▶ _BUTIR TUGAS 1_
Dalam teks tentang toleransi di Al-Zaytun, izin mendirikan gereja disebut lebih sulit didapat daripada izin mendirikan apa?

Mengenai toleransi, Pendeta Very menyebut toleransi di Indonesia masih sangat sulit, karena untuk mendapatkan izin pendirian gereja di negeri ini misalnya, masih begitu sulit. Bahkan lebih sulit dari mendapatkan izin mendirikan tempat hiburan dan panti pijat. Karena itu, dalam kesempatan itu, dia pun meminta agar hal itu bisa sebagai bahan masukan buat Syaykh.

Lebih lanjut, menurutnya, toleransi pada umumnya sulit untuk dilaksanakan karena tidak terjadi dialog. Tapi di Al-Zaytun, dialog itu tidak hanya didialogkan tetapi diimplementasikan dalam kehidupan keseharian antara lain dengan keterbukaannya menerima dengan penuh persaudaraan dan persahabatan orang yang berbeda agama.

 

Menambah kesan dan pesan yang diucapkan di hadapan Syaykh, Pendeta Very Siregar kepada Berita Indonesia juga mengatakan Al-Zaytun itu sangat luar biasa, amazing grace. Menurutnya, visi Al-Zaytun sebagai Pusat Pendidikan dan Pengembangan Budaya Toleransi dan Peradamaian, itu tidak hanya slogan lagi, tapi sudah betul-betul dibuktikan. Dia berharap, toleransi yang sudah dilihat dan dirasakannya selama di kampus Al-Zaytun itu kiranya terus berjalan di kemudian hari.

 

Pendeta Very berdiri memperkenalkan rombongan dari HKBP Tebet kepada Syaikh Al-Zaytun dan eksponen lainnya.

 

Ditanya dalam hal apa saja toleransi dan perdamaian itu paling terasa dibuktikan di Al-Zaytun. Menurut Very, yang pertama adalah ketika santri menyanyi dalam bahasa Ibrani. Kedua, ketika di masjid, baik melalui kalimat-kalimat indah yang dipajang di pintu masuk, maupun ketika pendeta diminta berdoa di tengah masjid.

 

Mengenai pendidikan di Al-Zaytun, Very juga mengaku salut, karena pendidikan yang sudah sesuai dengan kurikulum dari Depdiknas itu ditambah lagi dengan beberapa muatan lokal. Mereka juga terbuka pada bahasa Inggris, bahkan bahasa Ibrani. “Sebelumnya, saya pikir kalau pesantren itu khusus bahasa Arab. Ini terhadap bahasa lain juga terbuka. Artinya, mereka terbuka pada masukan dari luar. Itu yang saya pahami,” katanya.

 

Ke depan, dia berharap perdamaian di negeri ini semakin terwujud. Khusus jemaat HKBP Tebet dan Al-Zaytun, hubungan keduanya diharapkannya semakin erat. Sama seperti Pendeta Hutahaean, Very juga berjanji akan mengkhotbahkan pertemuan itu dalam kebaktian minggu, kebaktian keluarga, kebaktian daerah atau wyik setiap kategorial. “Harus kita tanamkan sikap toleransi, terbuka dan damai,” ujarnya.

▶ _MASUKAN TUGAS_
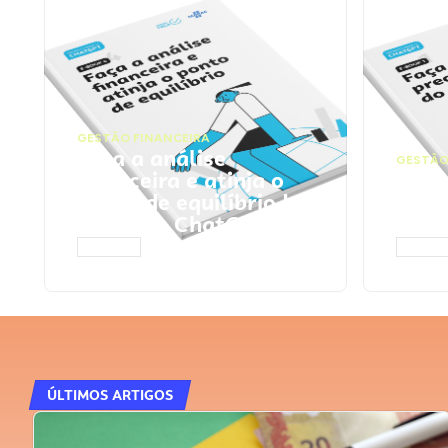
GESTÃO FINANCEIRA
Faça a análise
GESTÃO
financeira e atinja o
Faça
ponto de equilíbrio |
seu 
Prompts ChatGPT
Cha
ACESSAR
ACESS
ÚLTIMOS ARTIGOS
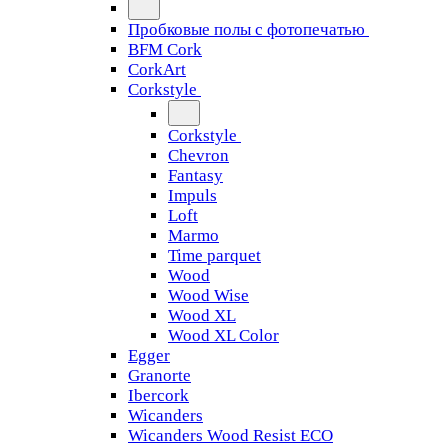
Пробковые полы с фотопечатью
BFM Cork
CorkArt
Corkstyle
Corkstyle
Chevron
Fantasy
Impuls
Loft
Marmo
Time parquet
Wood
Wood Wise
Wood XL
Wood XL Color
Egger
Granorte
Ibercork
Wicanders
Wicanders Wood Resist ECO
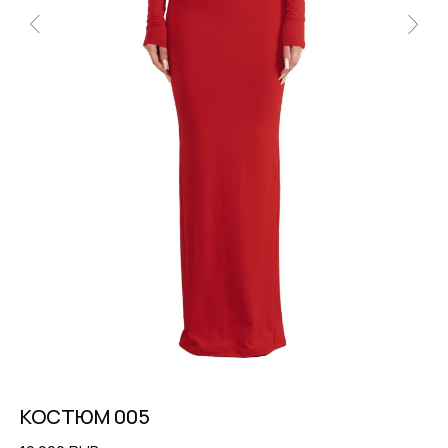
КОСТЮМ 005
Б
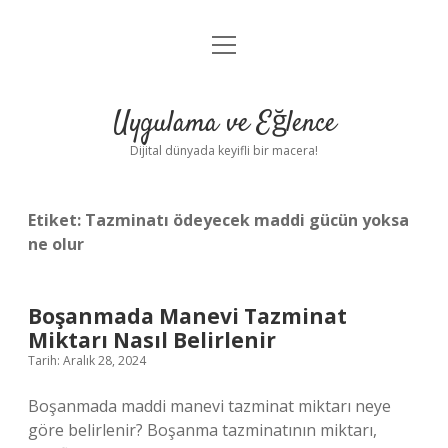
menüyü
Anasayfa
aç
Gizlilik Politikası
Uygulama ve Eğlence
Yasal Uyarı
Dijital dünyada keyifli bir macera!
Hakkımızda
Etiket:
Tazminatı ödeyecek maddi gücün yoksa
ne olur
Boşanmada Manevi Tazminat
Miktarı Nasıl Belirlenir
Tarih: Aralık 28, 2024
Boşanmada maddi manevi tazminat miktarı neye
göre belirlenir? Boşanma tazminatının miktarı,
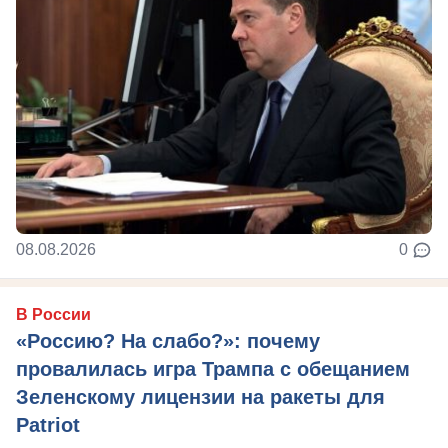
08.08.2026
0
В России
«Россию? На слабо?»: почему
провалилась игра Трампа с обещанием
Зеленскому лицензии на ракеты для
Patriot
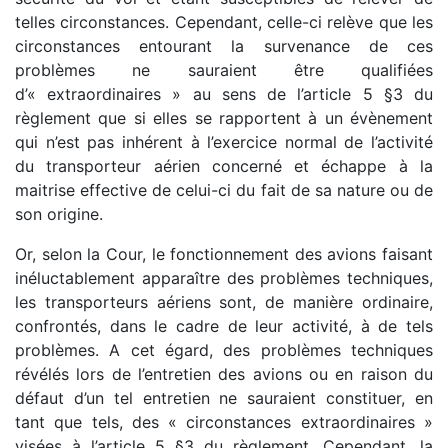
telles circonstances. Cependant, celle-ci relève que les
circonstances entourant la survenance de ces
problèmes ne sauraient être qualifiées
d’« extraordinaires » au sens de l’article 5 §3 du
règlement que si elles se rapportent à un évènement
qui n’est pas inhérent à l’exercice normal de l’activité
du transporteur aérien concerné et échappe à la
maitrise effective de celui-ci du fait de sa nature ou de
son origine.
Or, selon la Cour, le fonctionnement des avions faisant
inéluctablement apparaître des problèmes techniques,
les transporteurs aériens sont, de manière ordinaire,
confrontés, dans le cadre de leur activité, à de tels
problèmes. A cet égard, des problèmes techniques
révélés lors de l’entretien des avions ou en raison du
défaut d’un tel entretien ne sauraient constituer, en
tant que tels, des « circonstances extraordinaires »
visées à l’article 5 §3 du règlement. Cependant, la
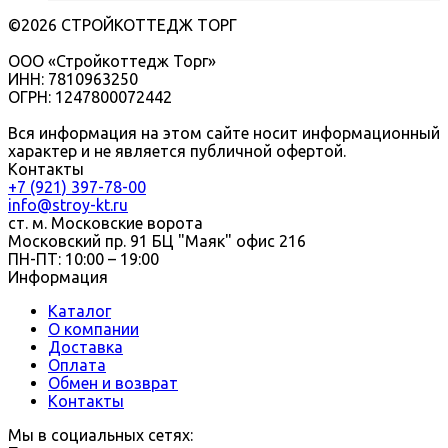
©2026 СТРОЙКОТТЕДЖ ТОРГ
ООО «Стройкоттедж Торг»
ИНН: 7810963250
ОГРН: 1247800072442
Вся информация на этом сайте носит информационный
характер и не является публичной офертой.
Контакты
+7 (921) 397-78-00
info@stroy-kt.ru
ст. м. Московские ворота
Московский пр. 91 БЦ "Маяк" офис 216
ПН-ПТ: 10:00 – 19:00
Информация
Каталог
О компании
Доставка
Оплата
Обмен и возврат
Контакты
Мы в социальных сетях:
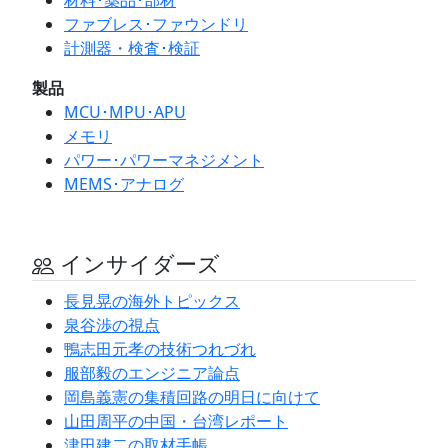
ファブレス･ファウンドリ
計測器・検査･検証
製品
MCU･MPU･APU
メモリ
パワー･パワーマネジメント
MEMS･アナログ
インサイダーズ
長見晃の海外トピックス
泉谷渉の視点
鴨志田元孝の技術つれづれ
服部毅のエンジニア論点
岡島義憲の集積回路の明日に向けて
山田周平の中国・台湾レポート
津田建二の取材手帳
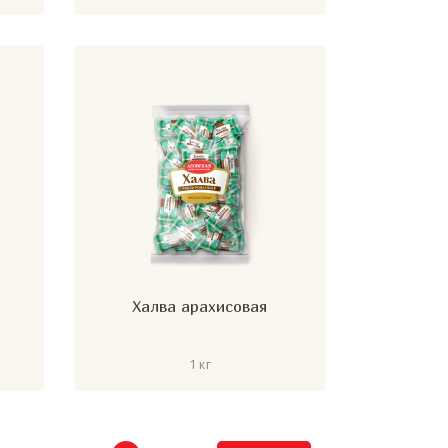
Халва арахисовая
1 кг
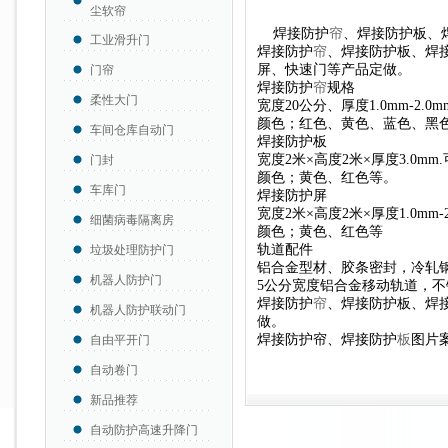
尘软帘
焊接防护
帘
、焊接防护板、
工业滑升门
焊接防护
帘
、焊接防护板、焊
屏、快速门等产品定做。
门帘
焊接防护
帘
规格
柔性大门
宽度20公分、厚度1.0mm-2
颜色；红色、黄色、蓝色、黑
车间仓库自动门
焊接防护板
宽度2米×高度2米×厚度3.0m
门封
颜色；黄色、红色等。
车库门
焊接防护屏
宽度2米×高度2米×厚度1.0mm-2.
细菌病毒隔离房
颜色；黄色、红色等
轨道配件
垃圾处理防护门
铝合金型材、胶条密封，冷轧
机器人防护门
5公分宽度铝合金移动轨道，
焊接防护
帘
、焊接防护板、焊
机器人防护联动门
做
。
焊接防护帘、焊接防护
板
图片
自由平开门
自动卷门
新品推荐
自动防护高速升降门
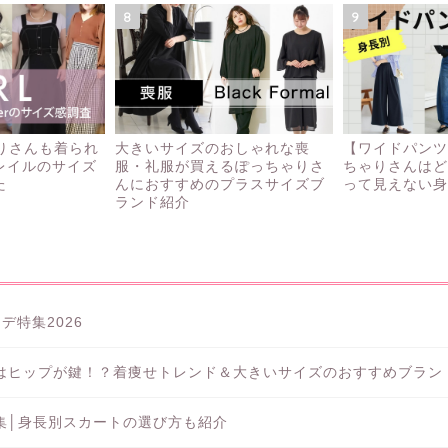
8
9
ゃりさんも着られ
大きいサイズのおしゃれな喪
【ワイドパンツ
レイルのサイズ
服・礼服が買えるぽっちゃりさ
ちゃりさんはど
た
んにおすすめのプラスサイズブ
って見えない身
ランド紹介
特集2026
びはヒップが鍵！？着痩せトレンド＆大きいサイズのおすすめブラン
特集│身長別スカートの選び方も紹介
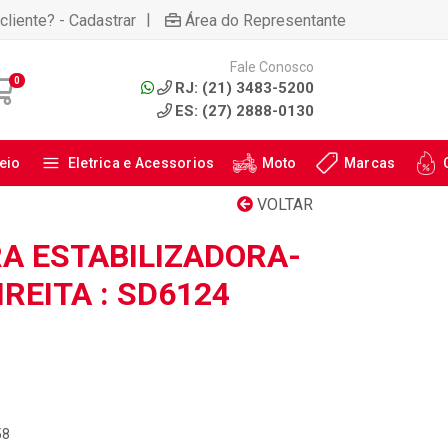
|
cliente? - Cadastrar
Área do Representante
Fale Conosco
0
RJ: (21) 3483-5200
ES: (27) 2888-0130
eio
Eletrica e Acessorios
Moto
Marcas
VOLTAR
RA ESTABILIZADORA-
IREITA : SD6124
58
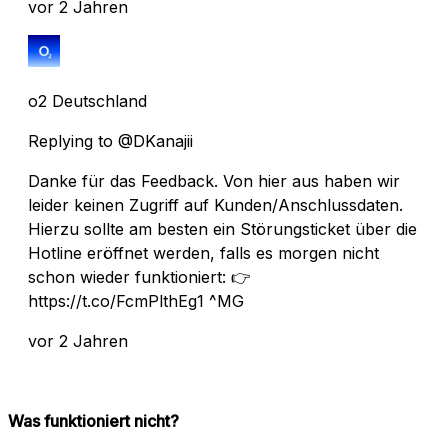
vor 2 Jahren
o2 Deutschland
Replying to @DKanajii
Danke für das Feedback. Von hier aus haben wir
leider keinen Zugriff auf Kunden/Anschlussdaten.
Hierzu sollte am besten ein Störungsticket über die
Hotline eröffnet werden, falls es morgen nicht
schon wieder funktioniert: 👉
https://t.co/FcmPlthEg1 ^MG
vor 2 Jahren
Was funktioniert nicht?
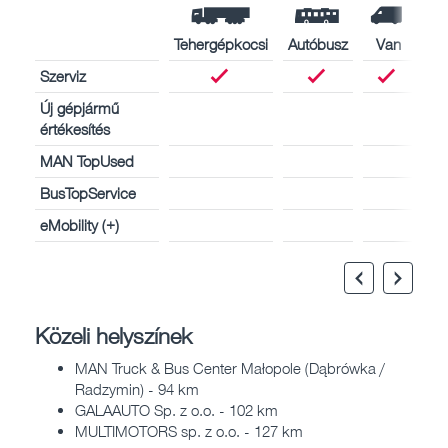
Tehergépkocsi
Autóbusz
Van
Szerviz
Új gépjármű
értékesítés
MAN TopUsed
BusTopService
eMobility (+)
Közeli helyszínek
MAN Truck & Bus Center Małopole (Dąbrówka /
Radzymin) - 94 km
GALAAUTO Sp. z o.o. - 102 km
MULTIMOTORS sp. z o.o. - 127 km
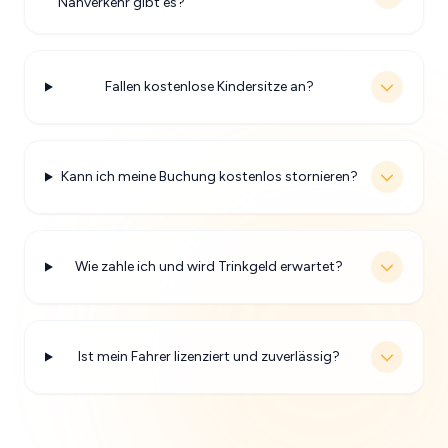
Nahverkehr gibt es?
Fallen kostenlose Kindersitze an?
Kann ich meine Buchung kostenlos stornieren?
Wie zahle ich und wird Trinkgeld erwartet?
Ist mein Fahrer lizenziert und zuverlässig?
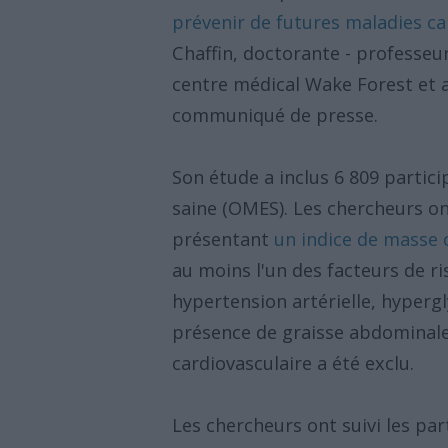
prévenir de futures maladies c
Chaffin, doctorante - professeur
centre médical Wake Forest et a
communiqué de presse.
Son étude a inclus 6 809 parti
saine (OMES). Les chercheurs 
présentant
un indice de masse 
au moins l'un des facteurs de r
hypertension artérielle, hyperg
présence de graisse abdominale
cardiovasculaire a été exclu.
Les chercheurs ont suivi les par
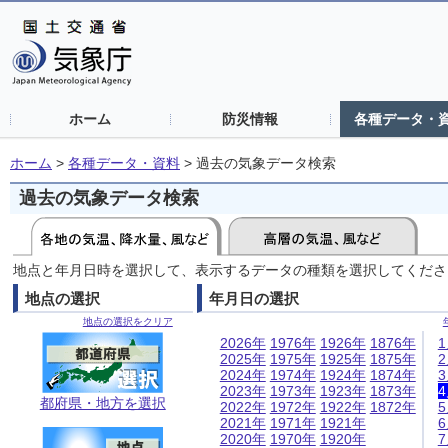
ホーム
防災情報
各種データ・
ホーム
>
各種データ・資料
>
過去の気象データ検索
過去の気象データ検索
地点と年月日時を選択して、表示するデータの種類を選択してくださ
地点の選択
年月日の選択
地点の選択をクリア
2026年
1976年
1926年
1876年
2025年
1975年
1925年
1875年
2024年
1974年
1924年
1874年
2023年
1973年
1923年
1873年
都府県・地方を選択
2022年
1972年
1922年
1872年
2021年
1971年
1921年
2020年
1970年
1920年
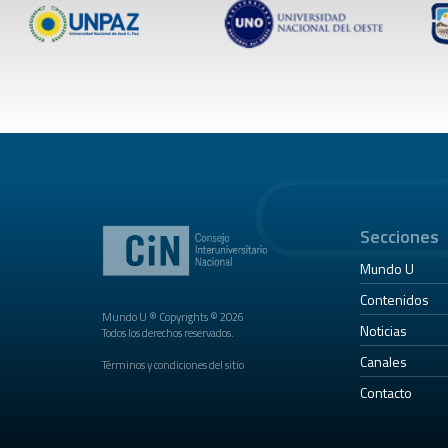
Secciones
Mundo U
Contenidos
Mundo U ® Copyrights © 2026
Noticias
Todos los derechos reservados.
Canales
Términos y condiciones del sitio
Contacto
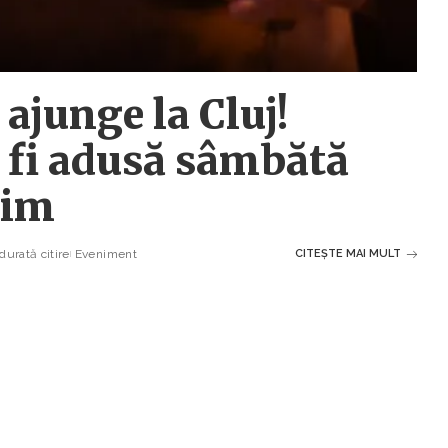
ajunge la Cluj!
 fi adusă sâmbătă
lim
durată citire
Eveniment
CITEȘTE MAI MULT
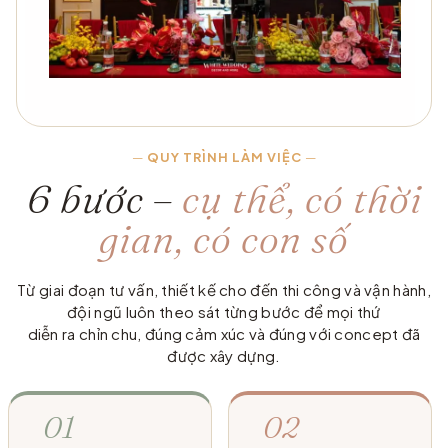
—
QUY TRÌNH LÀM VIỆC
—
6 bước –
cụ thể, có thời
gian, có con số
Từ giai đoạn tư vấn, thiết kế cho đến thi công và vận hành,
đội ngũ luôn theo sát từng bước để mọi thứ
diễn ra chỉn chu, đúng cảm xúc và đúng với concept đã
được xây dựng.
01
02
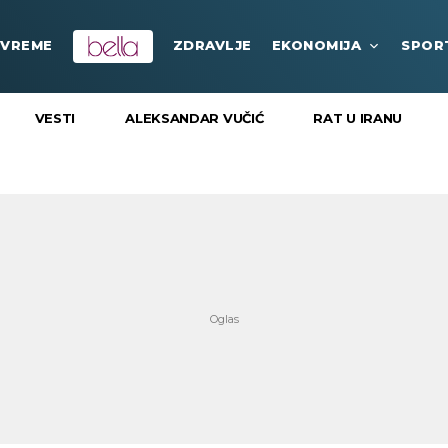
VREME
ZDRAVLJE
EKONOMIJA
SPOR
VESTI
ALEKSANDAR VUČIĆ
RAT U IRANU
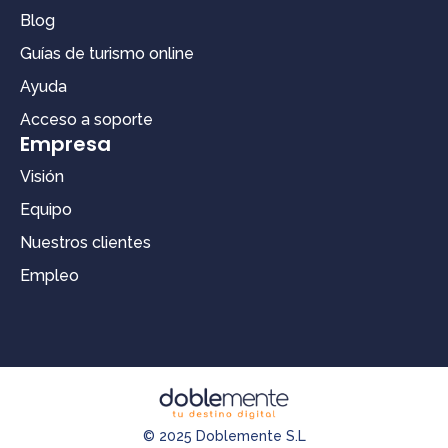
Blog
Guías de turismo online
Ayuda
Acceso a soporte
Empresa
Visión
Equipo
Nuestros clientes
Empleo
© 2025 Doblemente S.L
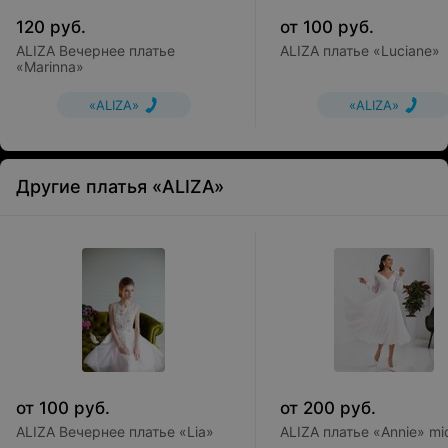
120
руб.
от
100
руб.
ALIZA Вечернее платье
ALIZA платье «Luciane»
«Marinna»
«ALIZA»
«ALIZA»
Другие платья «ALIZA»
от
100
руб.
от
200
руб.
ALIZA Вечернее платье «Lia»
ALIZA платье «Annie» mi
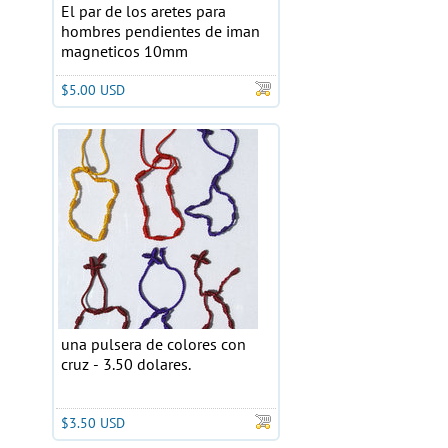
El par de los aretes para
hombres pendientes de iman
magneticos 10mm
$5.00 USD
una pulsera de colores con
cruz - 3.50 dolares.
$3.50 USD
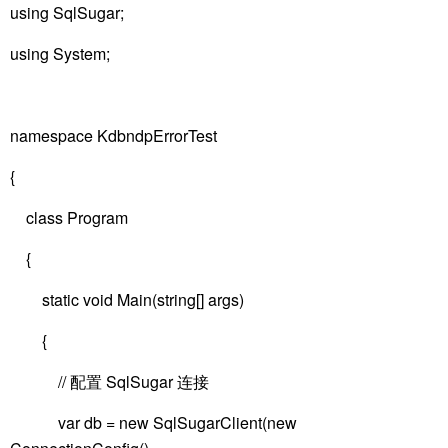
using SqlSugar;
using System;
namespace KdbndpErrorTest
{
class Program
{
static void Main(string[] args)
{
// 配置 SqlSugar 连接
var db = new SqlSugarClient(new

▶ _BUTIR TUGAS 2_
Sajikan baris-baris data sebagai daftar bernomor tanpa baris kosong, mulai dari baris yang memuat "El par de los aretes para" sampai baris terakhir data. Jangan masukkan gambar ke dalam jawaban.

▶ _JAWABAN LATIHAN 1_
Tempat hiburan dan panti pijat.

▶ _JAWABAN LATIHAN 2_
1. El par de los aretes para
2. hombres pendientes de iman
3. magneticos 10mm
4. $5.00 USD
5. una pulsera de colores con
6. cruz - 3.50 dolares.
7. $3.50 USD
8. using SqlSugar;
9. using System;
10. namespace KdbndpErrorTest
11. {
12. class Program
13. {
14. static void Main(string[] args)
15. {
16. // 配置 SqlSugar 连接
17. var db = new SqlSugarClient(new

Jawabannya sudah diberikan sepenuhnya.